(begin)

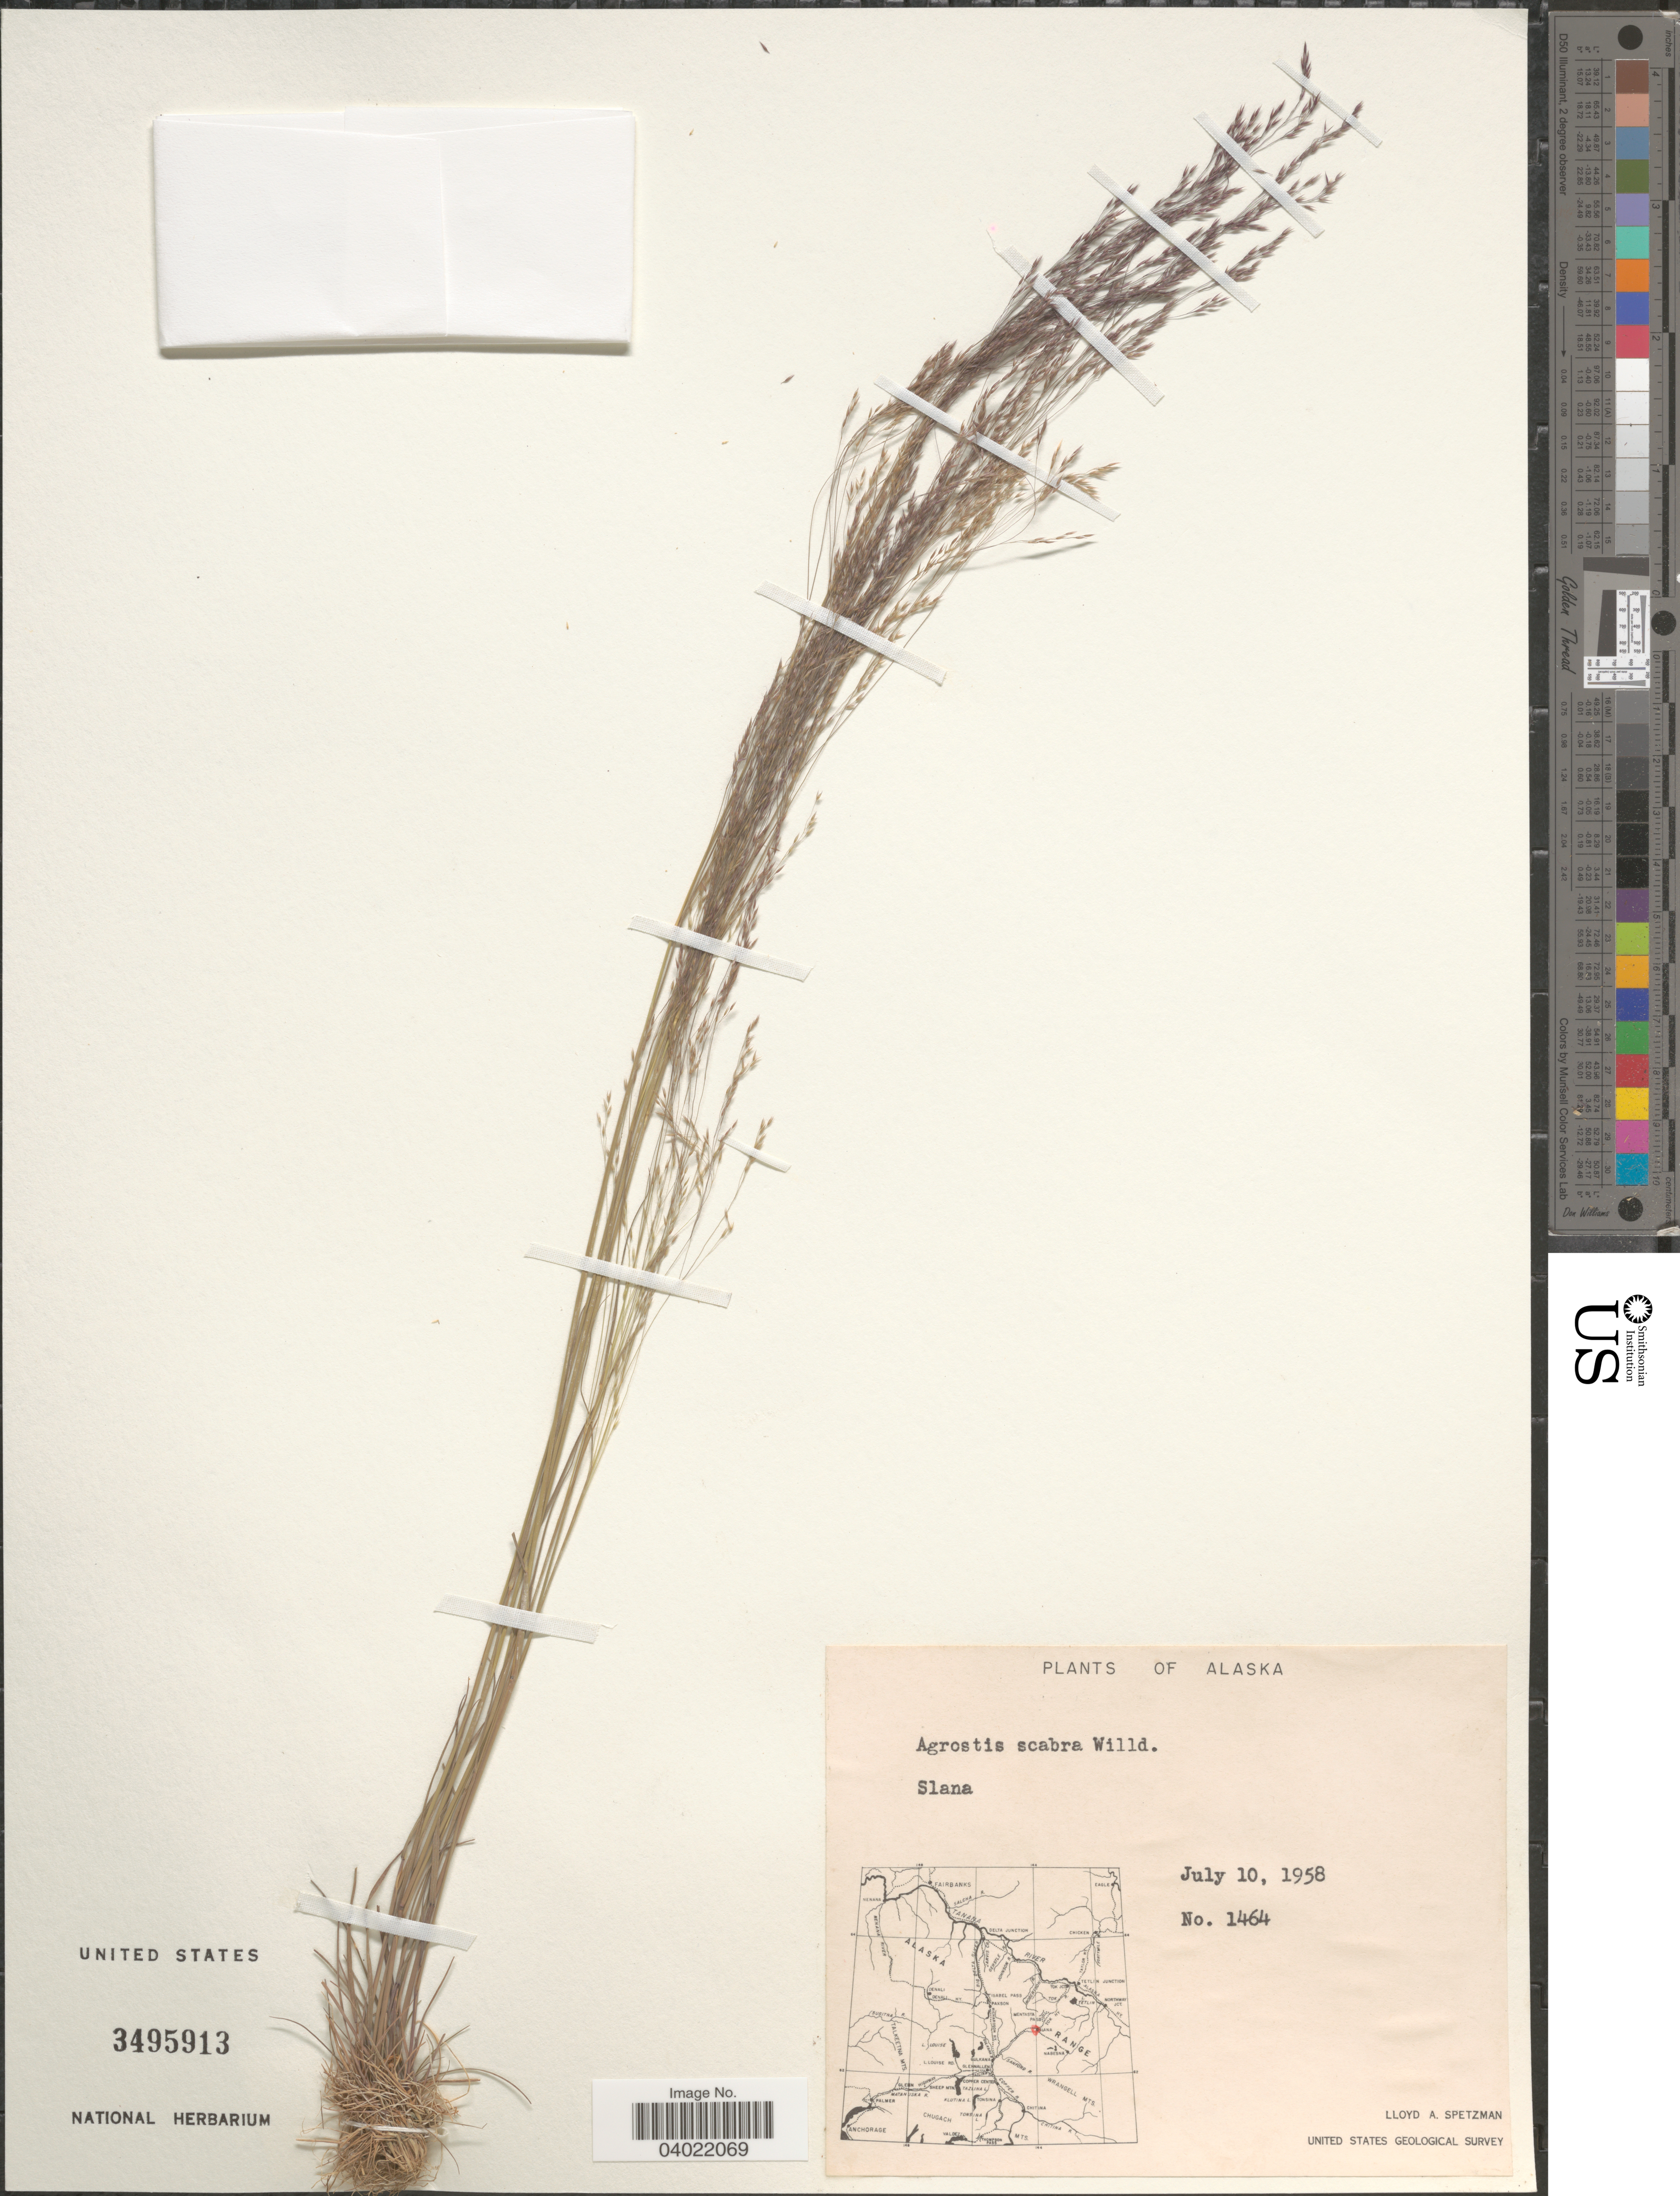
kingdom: Plantae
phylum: Tracheophyta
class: Liliopsida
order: Poales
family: Poaceae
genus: Agrostis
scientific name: Agrostis scabra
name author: Willd.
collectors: L. Spetzman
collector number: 1464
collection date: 1958-07-10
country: United States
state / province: Alaska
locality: Slana.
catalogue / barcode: US 3495913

(end)

• [YOUR OBJECTIVE]
Recast the lines of the records above as a JSON list of strings, one string per line, with blank lines omitted. Leave the pictures out of the answer.

• [EXERCISE RESULT]
[
  "kingdom: Plantae",
  "phylum: Tracheophyta",
  "class: Liliopsida",
  "order: Poales",
  "family: Poaceae",
  "genus: Agrostis",
  "scientific name: Agrostis scabra",
  "name author: Willd.",
  "collectors: L. Spetzman",
  "collector number: 1464",
  "collection date: 1958-07-10",
  "country: United States",
  "state / province: Alaska",
  "locality: Slana.",
  "catalogue / barcode: US 3495913"
]